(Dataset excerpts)
• • • •
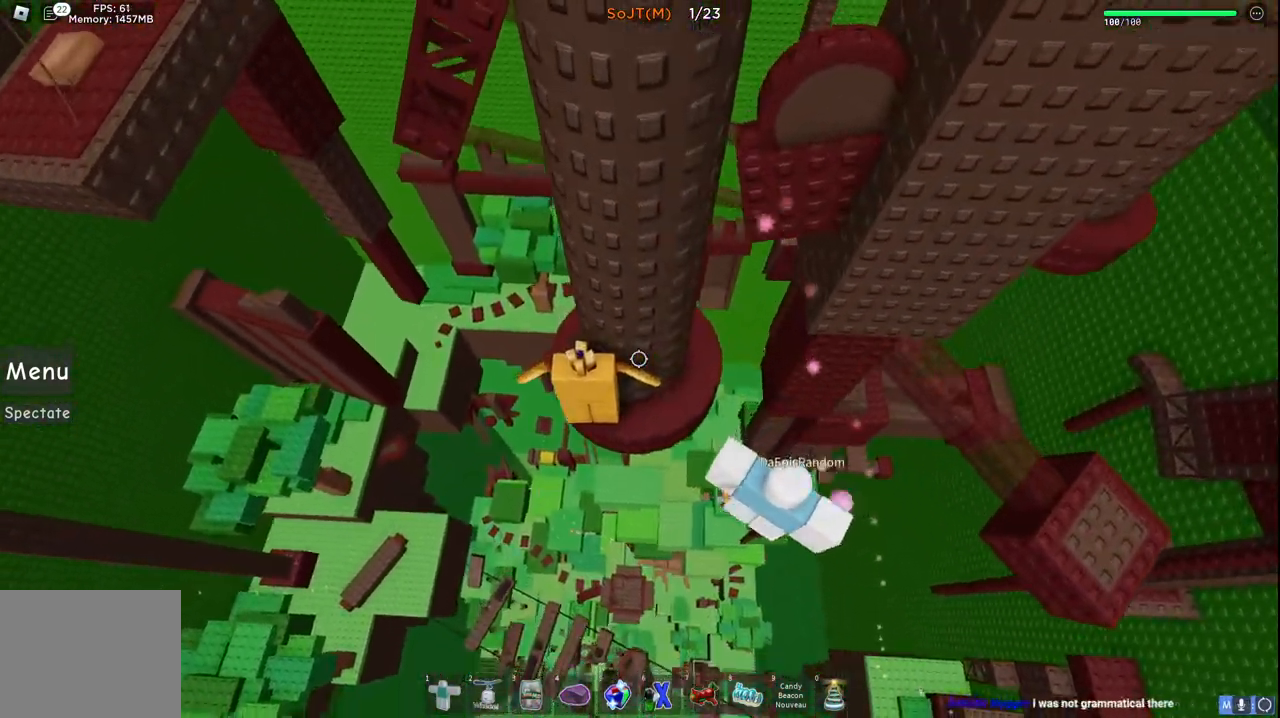
{"keys": ["a", "w"], "events": [[33, "space", "down"], [183, "space", "up"], [250, "a", "up"], [483, "a", "down"]]}
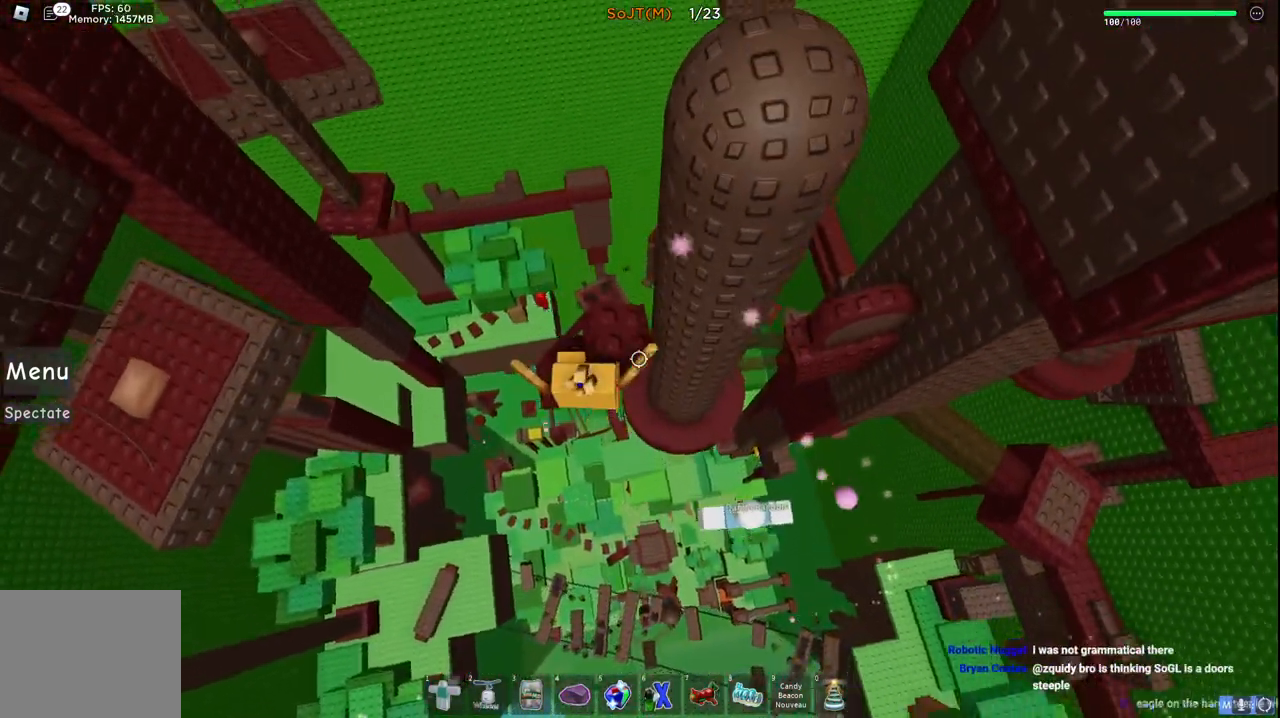
{"keys": [], "events": [[133, "a", "up"], [167, "w", "up"], [317, "a", "down"], [333, "w", "down"], [450, "w", "up"], [467, "a", "up"]]}
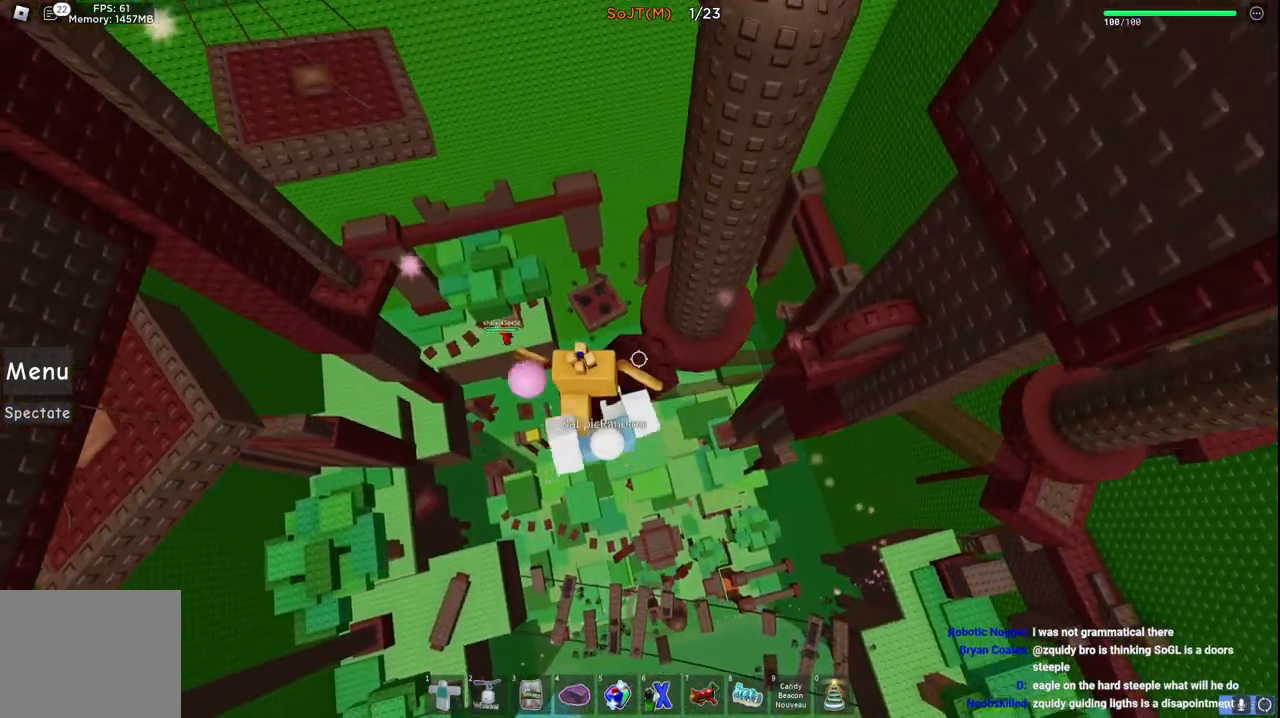
{"keys": [], "events": [[267, "a", "down"], [283, "a", "up"]]}
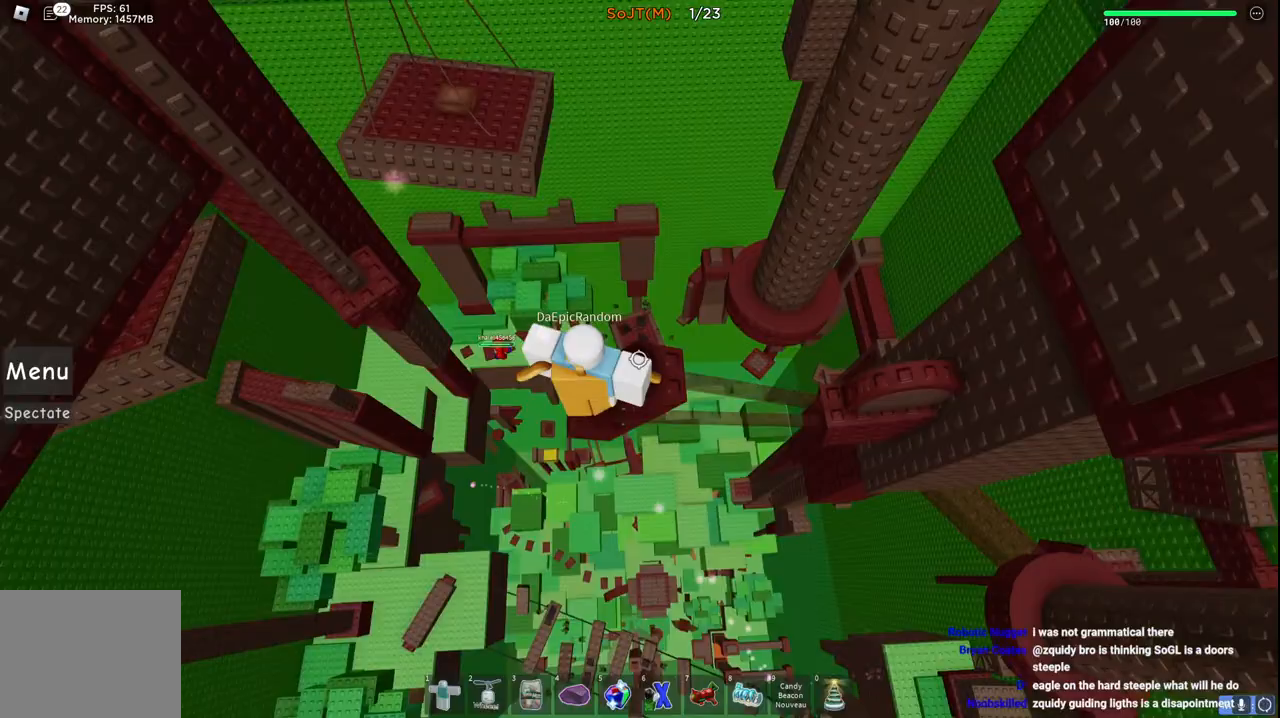
{"keys": [], "events": []}
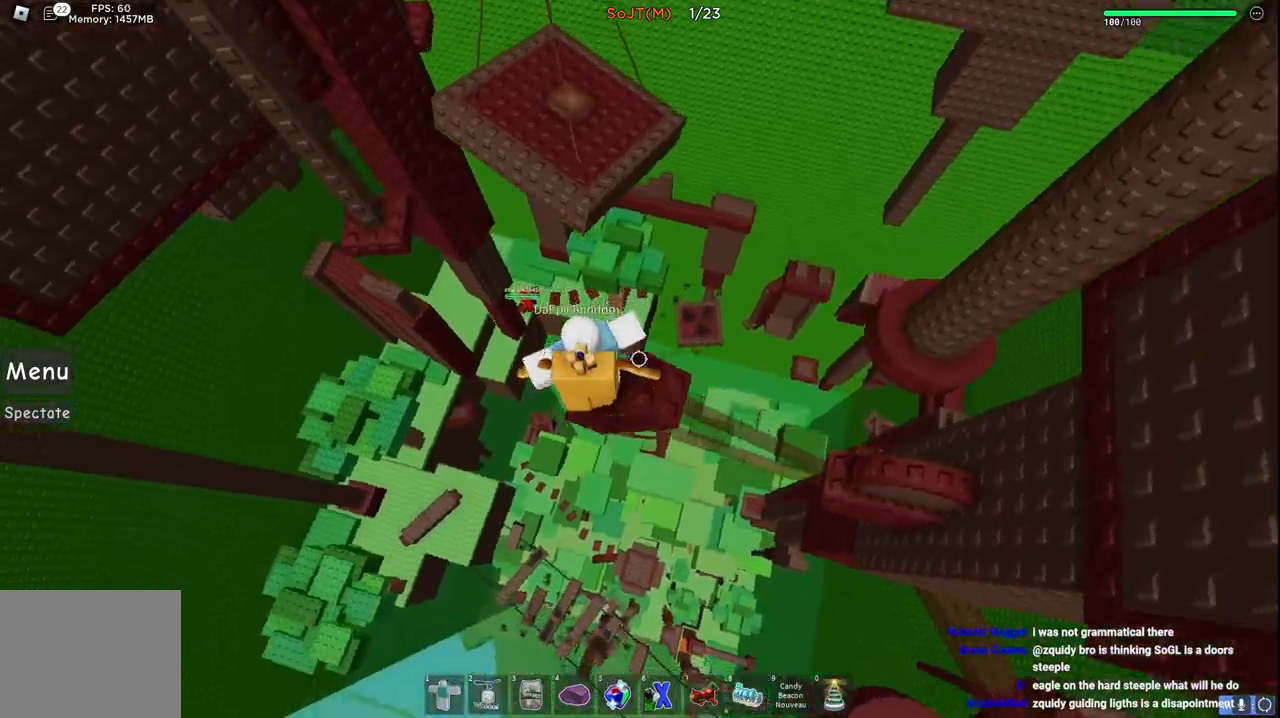
{"keys": ["space", "w"], "events": [[133, "w", "down"], [267, "space", "down"]]}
• • • •
Among the records above, find the lines that contain "down" and copy every one.

{"keys": ["a", "w"], "events": [[33, "space", "down"], [183, "space", "up"], [250, "a", "up"], [483, "a", "down"]]}
{"keys": [], "events": [[133, "a", "up"], [167, "w", "up"], [317, "a", "down"], [333, "w", "down"], [450, "w", "up"], [467, "a", "up"]]}
{"keys": [], "events": [[267, "a", "down"], [283, "a", "up"]]}
{"keys": ["space", "w"], "events": [[133, "w", "down"], [267, "space", "down"]]}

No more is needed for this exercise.